In [None]:
import sys
sys.path.append("../")

import numpy as np
import pandas as pd
import torch
from tqdm import tqdm

# Import from src
from src import SERIES_DIR, TRAIN_CSV
from src.bricks import Predictor
from src.models import UNet3DClassifier

# Error Analysis and Hard Negatives

This notebook uses the Predictor class to identify:
- False negatives (missed aneurysms)
- False positives (incorrect detections)
- Hard negatives for model improvement

In [None]:
# Load data
df_train = pd.read_csv(TRAIN_CSV)
print(f"Loaded {len(df_train)} series")

## Load Model

In [None]:
device = torch.device("cuda" if torch.cuda.is_available() else "cpu")

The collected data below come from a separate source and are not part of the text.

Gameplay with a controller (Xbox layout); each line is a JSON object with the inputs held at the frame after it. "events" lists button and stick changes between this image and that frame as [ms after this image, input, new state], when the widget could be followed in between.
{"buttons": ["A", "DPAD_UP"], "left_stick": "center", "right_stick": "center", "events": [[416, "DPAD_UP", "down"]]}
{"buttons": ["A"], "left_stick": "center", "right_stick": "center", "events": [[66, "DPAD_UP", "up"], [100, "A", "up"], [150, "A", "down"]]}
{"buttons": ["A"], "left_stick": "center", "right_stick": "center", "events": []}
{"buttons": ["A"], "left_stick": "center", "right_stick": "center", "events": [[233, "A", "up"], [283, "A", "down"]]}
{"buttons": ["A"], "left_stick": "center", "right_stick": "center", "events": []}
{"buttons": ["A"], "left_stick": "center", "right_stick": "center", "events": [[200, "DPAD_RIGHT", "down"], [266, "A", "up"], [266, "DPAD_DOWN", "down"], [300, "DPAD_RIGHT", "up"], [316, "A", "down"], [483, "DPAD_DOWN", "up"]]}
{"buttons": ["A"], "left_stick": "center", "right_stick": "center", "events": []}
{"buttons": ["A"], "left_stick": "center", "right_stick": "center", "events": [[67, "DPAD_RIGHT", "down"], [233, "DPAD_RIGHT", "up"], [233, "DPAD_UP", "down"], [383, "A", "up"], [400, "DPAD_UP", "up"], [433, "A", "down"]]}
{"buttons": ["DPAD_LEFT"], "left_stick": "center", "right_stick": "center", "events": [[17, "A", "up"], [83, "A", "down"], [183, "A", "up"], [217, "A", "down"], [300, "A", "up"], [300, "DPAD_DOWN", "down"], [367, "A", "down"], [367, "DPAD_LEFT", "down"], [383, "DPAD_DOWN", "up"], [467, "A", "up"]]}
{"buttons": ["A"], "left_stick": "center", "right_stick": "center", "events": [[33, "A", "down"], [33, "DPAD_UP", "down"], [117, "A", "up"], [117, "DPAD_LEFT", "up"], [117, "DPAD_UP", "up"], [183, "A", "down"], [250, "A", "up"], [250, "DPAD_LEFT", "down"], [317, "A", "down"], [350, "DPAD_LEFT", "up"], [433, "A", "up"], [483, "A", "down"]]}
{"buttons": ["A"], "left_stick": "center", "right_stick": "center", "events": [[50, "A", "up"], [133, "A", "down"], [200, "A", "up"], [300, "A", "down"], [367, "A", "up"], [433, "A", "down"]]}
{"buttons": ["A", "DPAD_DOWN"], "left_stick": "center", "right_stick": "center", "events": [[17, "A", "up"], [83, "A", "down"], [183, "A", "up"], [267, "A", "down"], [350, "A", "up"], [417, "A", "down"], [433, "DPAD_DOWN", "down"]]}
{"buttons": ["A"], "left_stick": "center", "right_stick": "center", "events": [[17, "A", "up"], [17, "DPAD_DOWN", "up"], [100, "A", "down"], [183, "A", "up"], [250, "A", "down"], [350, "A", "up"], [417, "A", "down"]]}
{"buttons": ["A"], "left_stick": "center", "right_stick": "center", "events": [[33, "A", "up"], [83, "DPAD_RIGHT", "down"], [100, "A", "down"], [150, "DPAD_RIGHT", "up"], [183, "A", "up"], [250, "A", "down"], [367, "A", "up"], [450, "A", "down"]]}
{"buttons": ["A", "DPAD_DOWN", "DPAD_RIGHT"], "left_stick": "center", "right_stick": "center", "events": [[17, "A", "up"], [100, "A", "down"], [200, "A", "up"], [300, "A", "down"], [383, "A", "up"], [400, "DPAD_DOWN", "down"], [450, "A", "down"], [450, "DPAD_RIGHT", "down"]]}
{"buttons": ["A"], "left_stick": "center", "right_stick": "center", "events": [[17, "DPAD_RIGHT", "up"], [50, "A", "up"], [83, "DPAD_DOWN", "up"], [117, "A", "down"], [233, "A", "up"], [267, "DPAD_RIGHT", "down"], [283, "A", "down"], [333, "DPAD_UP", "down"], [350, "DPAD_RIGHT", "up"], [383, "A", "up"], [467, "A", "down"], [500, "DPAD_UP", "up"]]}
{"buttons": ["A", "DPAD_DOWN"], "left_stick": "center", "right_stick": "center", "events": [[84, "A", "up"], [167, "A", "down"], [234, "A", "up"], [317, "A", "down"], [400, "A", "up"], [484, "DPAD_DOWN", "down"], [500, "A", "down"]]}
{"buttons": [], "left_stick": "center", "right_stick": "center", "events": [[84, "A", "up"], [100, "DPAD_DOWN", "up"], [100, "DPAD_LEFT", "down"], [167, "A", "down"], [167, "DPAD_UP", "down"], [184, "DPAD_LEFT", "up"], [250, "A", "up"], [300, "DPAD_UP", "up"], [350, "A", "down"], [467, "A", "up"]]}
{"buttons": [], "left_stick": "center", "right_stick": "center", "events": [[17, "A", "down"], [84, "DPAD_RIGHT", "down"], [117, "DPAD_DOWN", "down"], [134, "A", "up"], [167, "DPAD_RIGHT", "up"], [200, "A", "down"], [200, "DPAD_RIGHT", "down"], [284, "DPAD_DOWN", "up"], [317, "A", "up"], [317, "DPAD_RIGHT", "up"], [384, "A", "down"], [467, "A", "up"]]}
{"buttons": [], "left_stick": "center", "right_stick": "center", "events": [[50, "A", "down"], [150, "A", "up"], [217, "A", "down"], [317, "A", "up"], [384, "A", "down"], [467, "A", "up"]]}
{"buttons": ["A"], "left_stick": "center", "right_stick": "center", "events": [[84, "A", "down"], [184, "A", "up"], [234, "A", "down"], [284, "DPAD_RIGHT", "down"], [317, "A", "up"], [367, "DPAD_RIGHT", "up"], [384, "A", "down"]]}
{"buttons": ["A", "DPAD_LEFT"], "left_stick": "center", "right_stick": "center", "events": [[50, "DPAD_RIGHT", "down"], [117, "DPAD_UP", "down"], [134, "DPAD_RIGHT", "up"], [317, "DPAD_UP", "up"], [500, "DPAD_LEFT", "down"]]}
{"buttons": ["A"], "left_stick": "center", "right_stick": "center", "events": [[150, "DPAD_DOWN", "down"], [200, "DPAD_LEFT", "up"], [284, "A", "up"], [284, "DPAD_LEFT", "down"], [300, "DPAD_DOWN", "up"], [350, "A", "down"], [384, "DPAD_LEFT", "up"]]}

model = UNet3DClassifier(in_ch=1, base_ch=16).to(device)
# model.load_state_dict(torch.load("path/to/model.pth"))
model.eval()

print(f"Model loaded on {device}")

## Initialize Predictor

In [None]:
predictor = Predictor(
    model_dict={"default": model},
    cube_size=(48, 48, 48),
    stride=(24, 24, 24),
    device=device
)
print("Predictor initialized")

## Analyze Errors

Run predictions and identify false positives/negatives.

In [None]:
import os
available_series = [d for d in os.listdir(SERIES_DIR)
                   if os.path.isdir(os.path.join(SERIES_DIR, d))]

df_local = df_train[df_train["SeriesInstanceUID"].isin(available_series)].copy()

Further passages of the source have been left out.